“When starting out my business with my business partner, I spent months unsuccessfully trying to win over a big client.
“However, my business partner then gave it a shot, and signed the client up after just one meeting. Shocked and intrigued, I emailed my partner and joked 'What did you do to get him on board – take him to bed?'.
“It wasn’t until after I hit send that I realised I had sent it to the client!
“After the initial heart attack, I was surprised to see the client’s response, which went along the lines of ‘I’m so glad to see you wanted my business so badly – look forward to working with you’.”
First line of defence
“Back when I opened my first studio, I was sleeping in the business, and I remember one time we had a break-in.
“The funny thing was I went and confronted these two burglars [and] when they saw me, they were obviously quite startled.
“Their first response was: ‘Are they your pyjamas?’.
“I laughed and said ‘Yes, now get out’. They left and everything was just fine.”
I object to Mondays
“The best [sickie] excuse I ever heard was that a woman couldn’t come in on Monday because she’d been to a dinner party on Saturday night, and the dinner party was being filmed for a television show.
“At the dinner party, she had had a little bit too much to drink and said some things that were recorded.
“She thought about it the next day and couldn’t come in on Monday because she had to see her lawyer!”
Picture tells a thousand words
“I have employees based in several countries around the globe.
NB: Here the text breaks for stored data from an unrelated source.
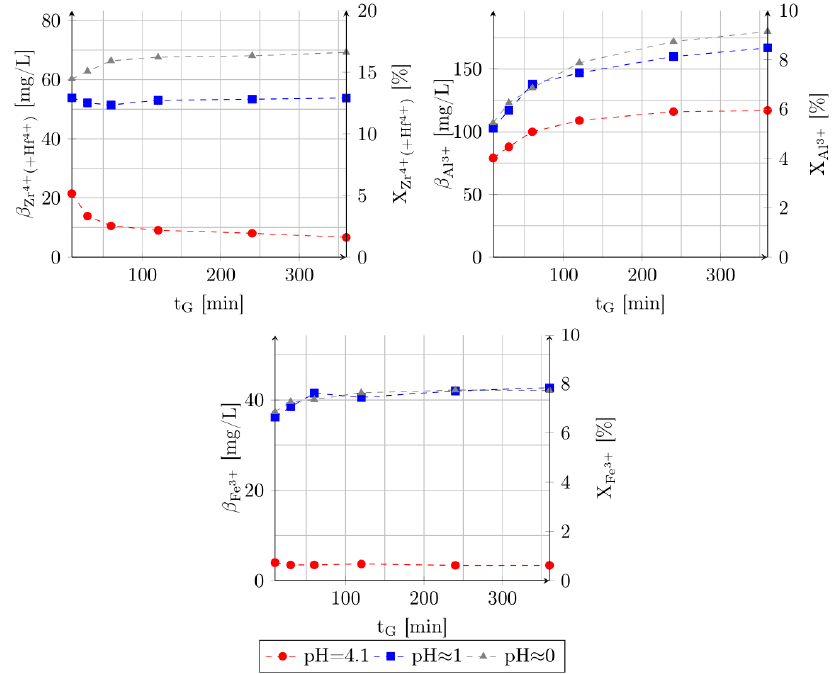
/ m conc. = 15mmol / g; H +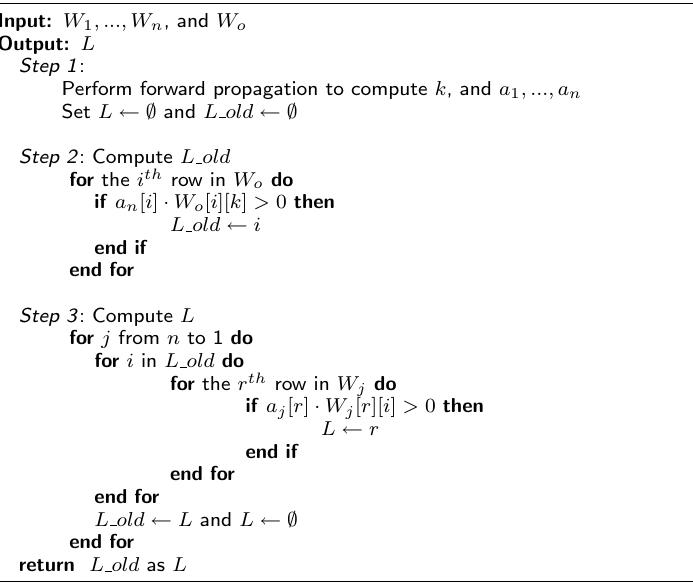
Algorithm 1 The Backtracking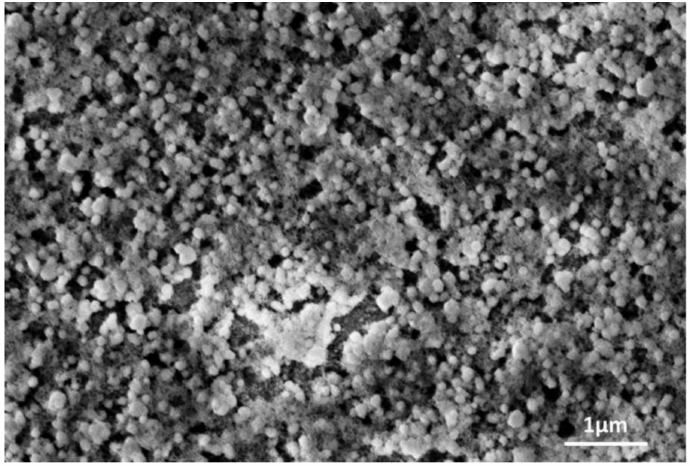
Figure 5. Micrograph of nanostructured SiO 2 inorganic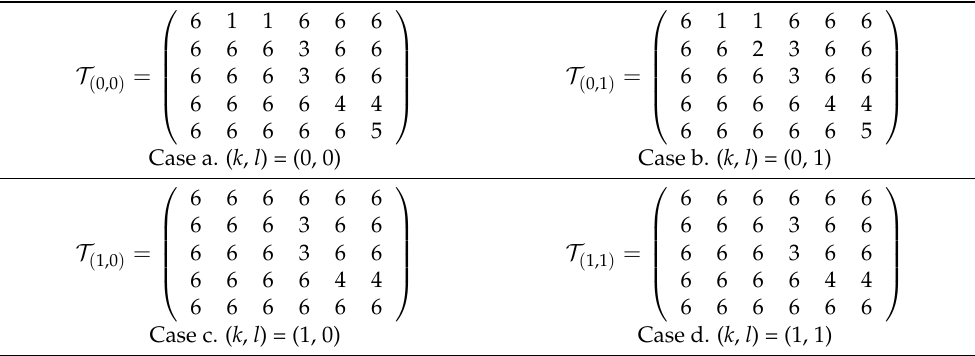
Table 3. Values for τ ( i , j , k , l ), i ∈ H , j ∈ H ∪ ( T + 1) and k , l ∈ {0,1}.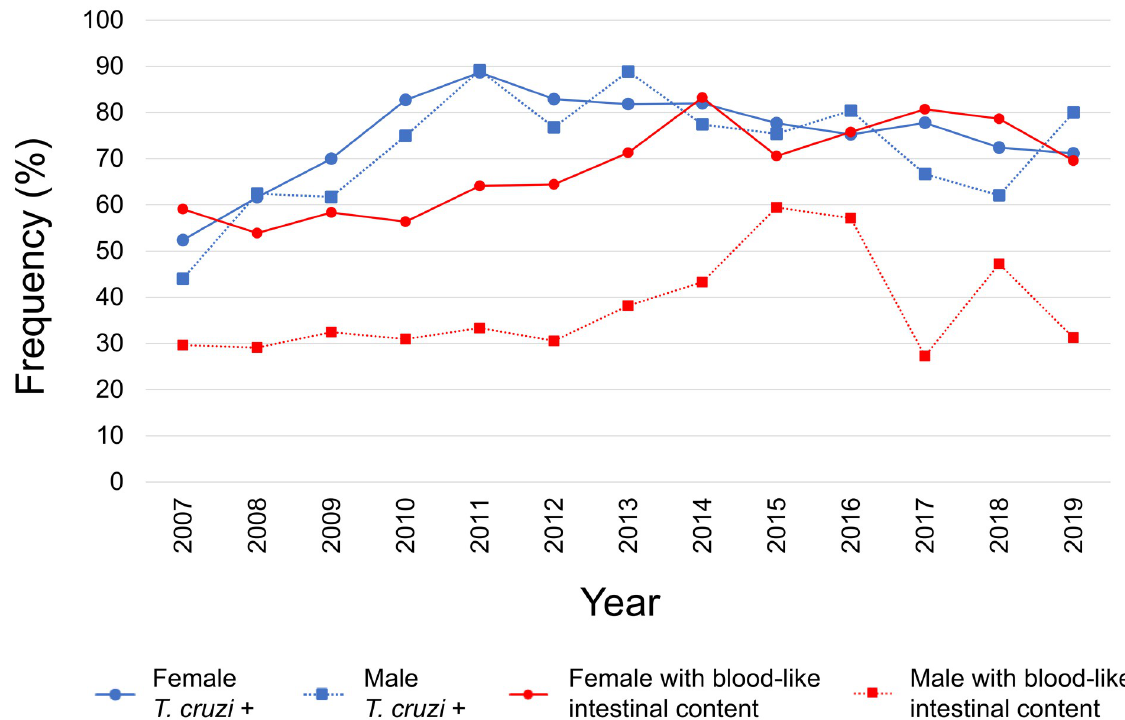
Fig 3. Annual rates of natural T . cruzi infection and observations of blood-like intestinal content in male and female triatomine specimens for the MDC collection period 2007–2019. Blue color indicates the rate of T . cruzi infection among 3845 specimens analyzed. Red color indicates the rate at which blood-like intestinal content was observed among 4422 specimens analyzed. Circles and squares indicate values for females and males, respectively.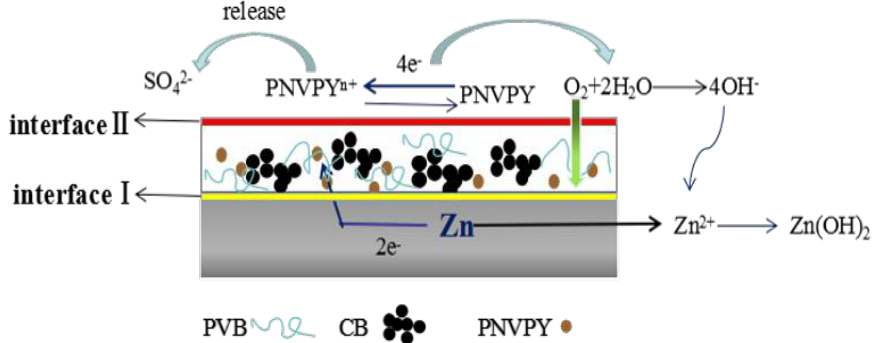
Figure 9. The illustration of the corrosion mechanism of the PNVPY/CB/PVB composite coating.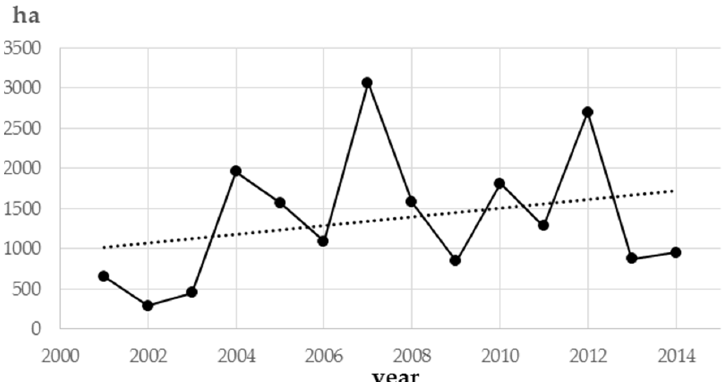
Figure 2. Deforestation rates in Maramure ș County (2001–2014)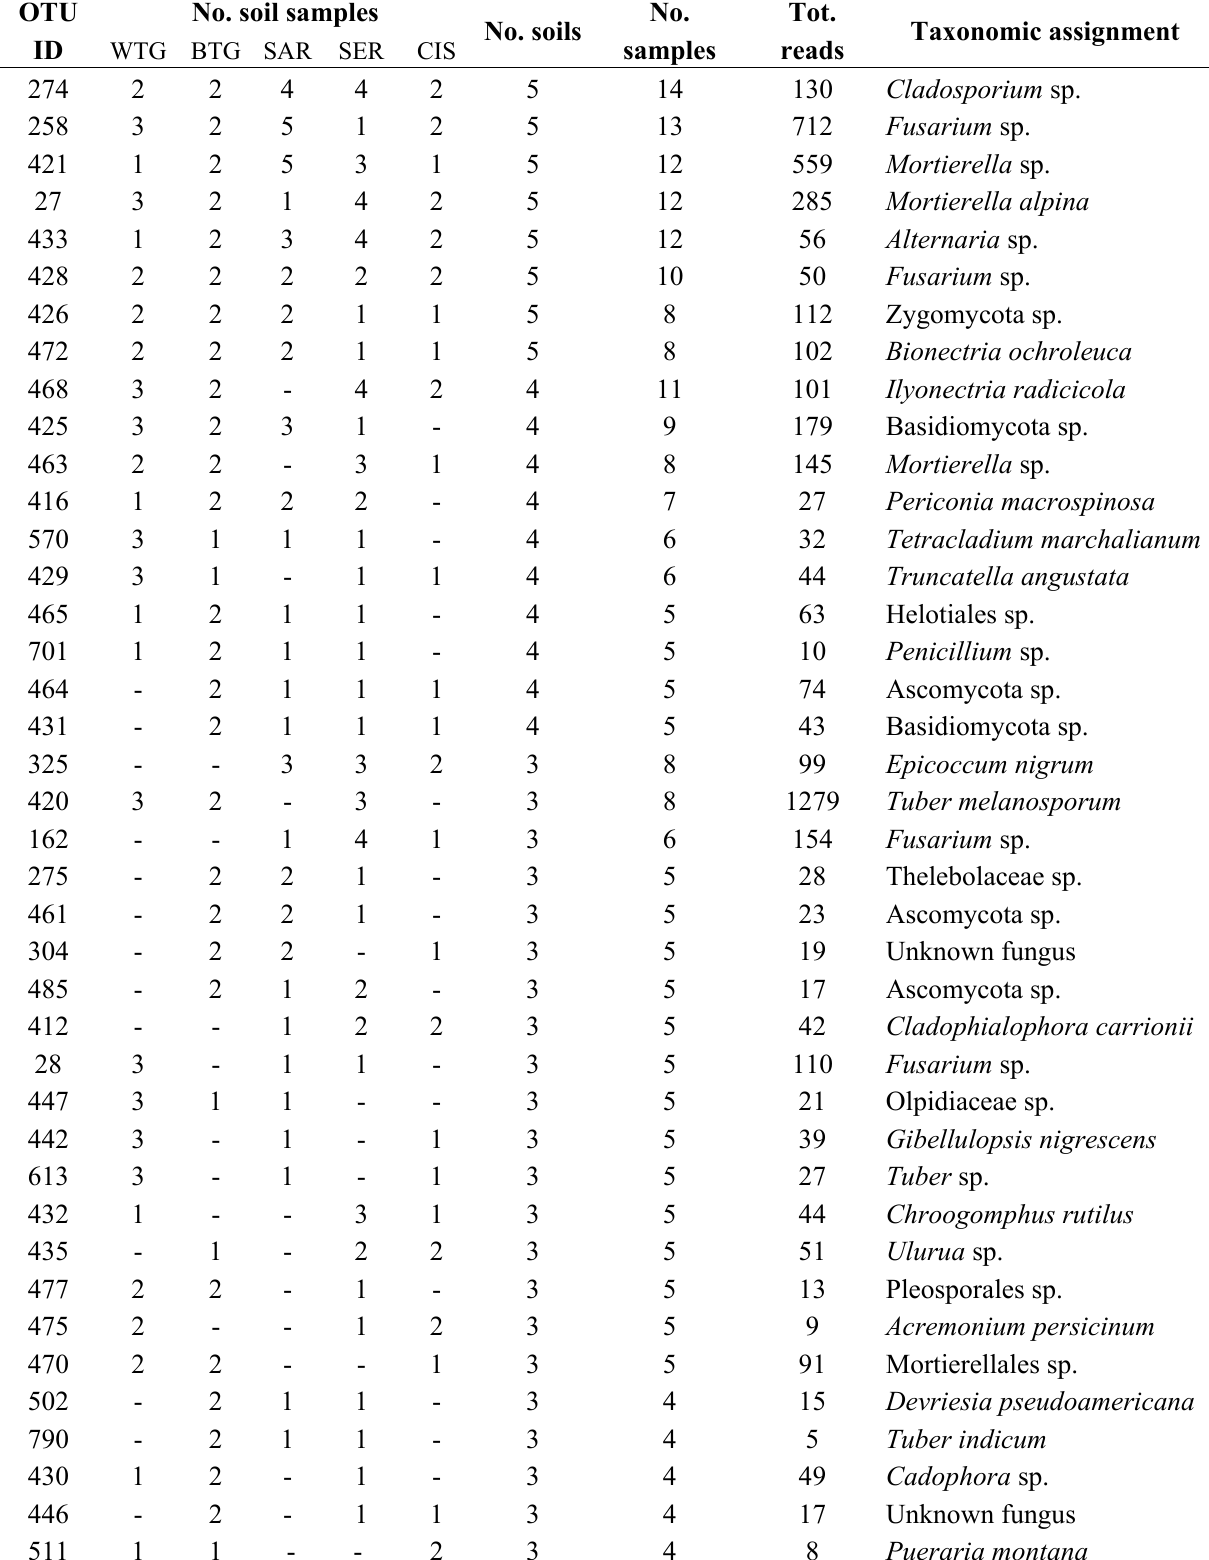
Table 2. ITS1 OTUs occurring in at least three soil sample groups (WTG, BTG, SAR, SER and CIS). Occurrence in the examined soil samples and sample groups, total number of clustered reads and taxonomic assignment are reported for each OTU. OTUs are listed according to decreasing frequency (no. soils and samples they were retrieved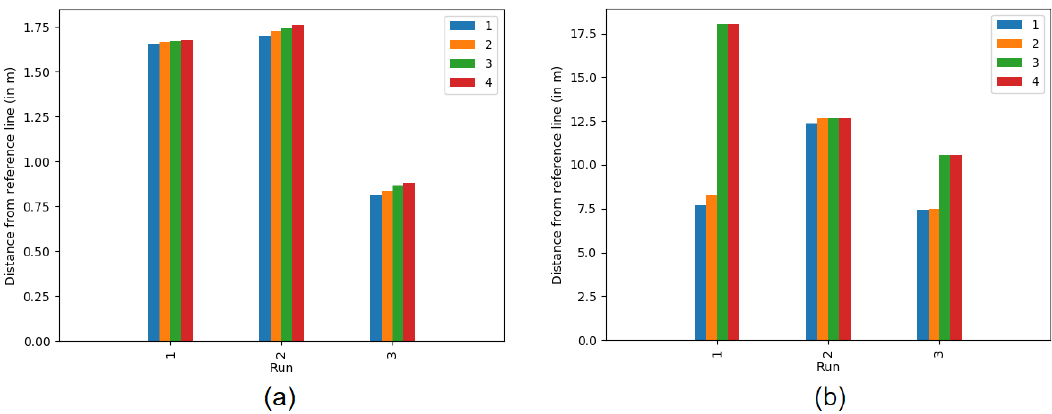
Figure A2. ( a ) Mean and ( b ) Maximum distance of the points passing Rule 2 from the reference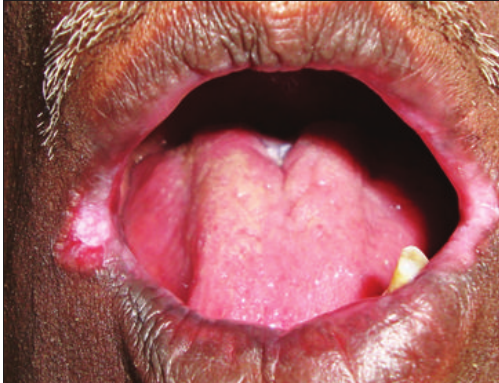
Figure 3: Angular cheilitis on the right and left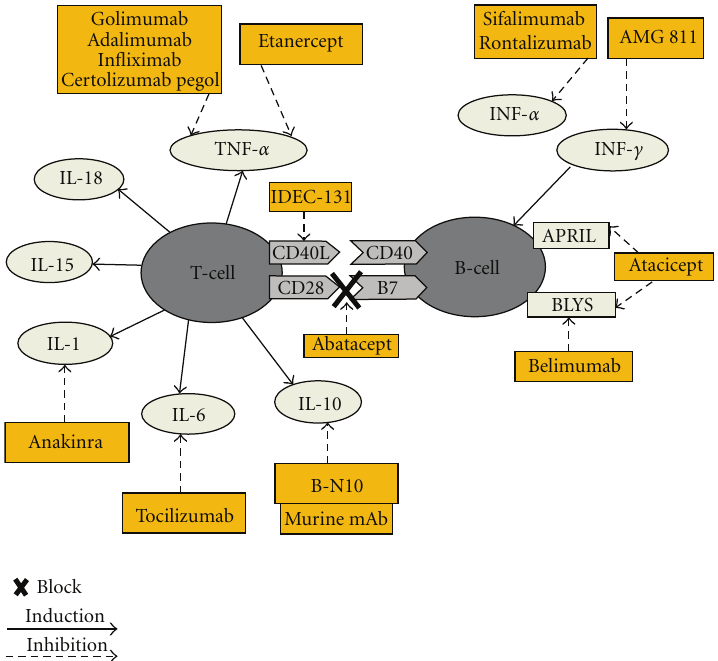
Figure 1: Potential targets and relevant drugs in connection with B and T cells in the management of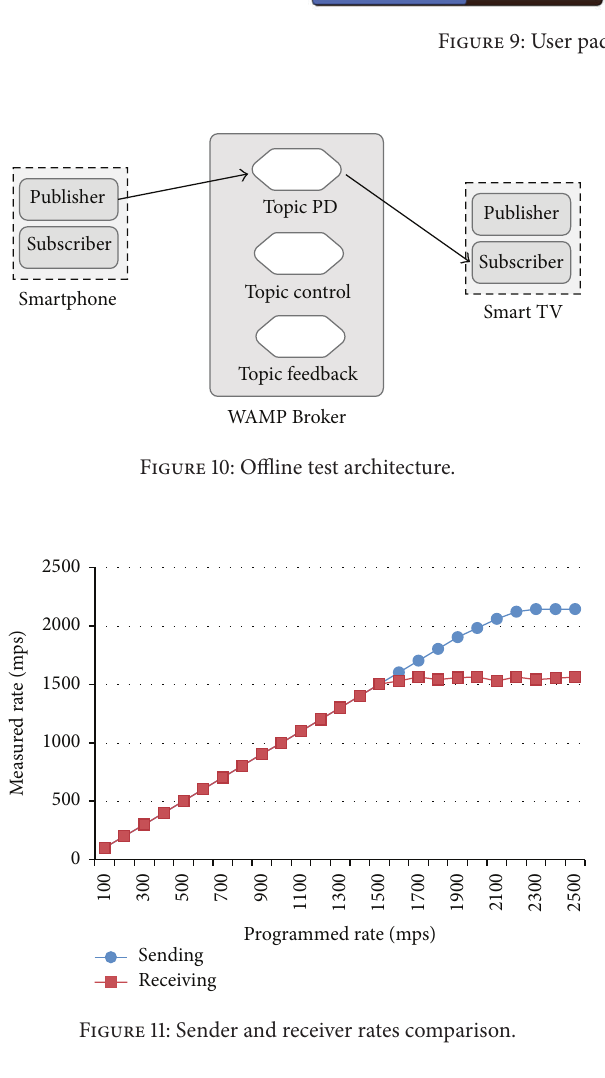
to the graph, the MST for the middleware is 1500 mps (with hardware support features described on Table 4).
At one point, one of my Asia-based employees pre-emptively requested he be allowed a week of sick leave.
“However, when I reminded him that a medical certificate was required for all extended periods of sick leave, as per the company’s policy, he instead produced detailed photos. His ailment? Haemorrhoids.
“Incidentally, he no longer works for the company.”
Cone of silence
“[For one client, I was asked to install] a cone of silence, like in Get Smart, and I actually did it.
“I built it, I designed it. It did move up and down.
“I don’t know why [they wanted it] … it was a financial services business, and they wanted this cone of silence for one of their meeting rooms, and they wanted it operable, they wanted it to work!”
Head above the rest
“Customers are quite funny. We used to sell frozen chicken necks, and one time a customer brought it all back and said 'I can't feed this to my dog, there is a head attached to the neck!'.
“We didn't have the heart to tell her that, in fact, ‘Where do you think chicken necks come from? And the head is actually the more nutritional part of what you're feeding your dog anyway!’.
“So we just gave her back her money and smiled.”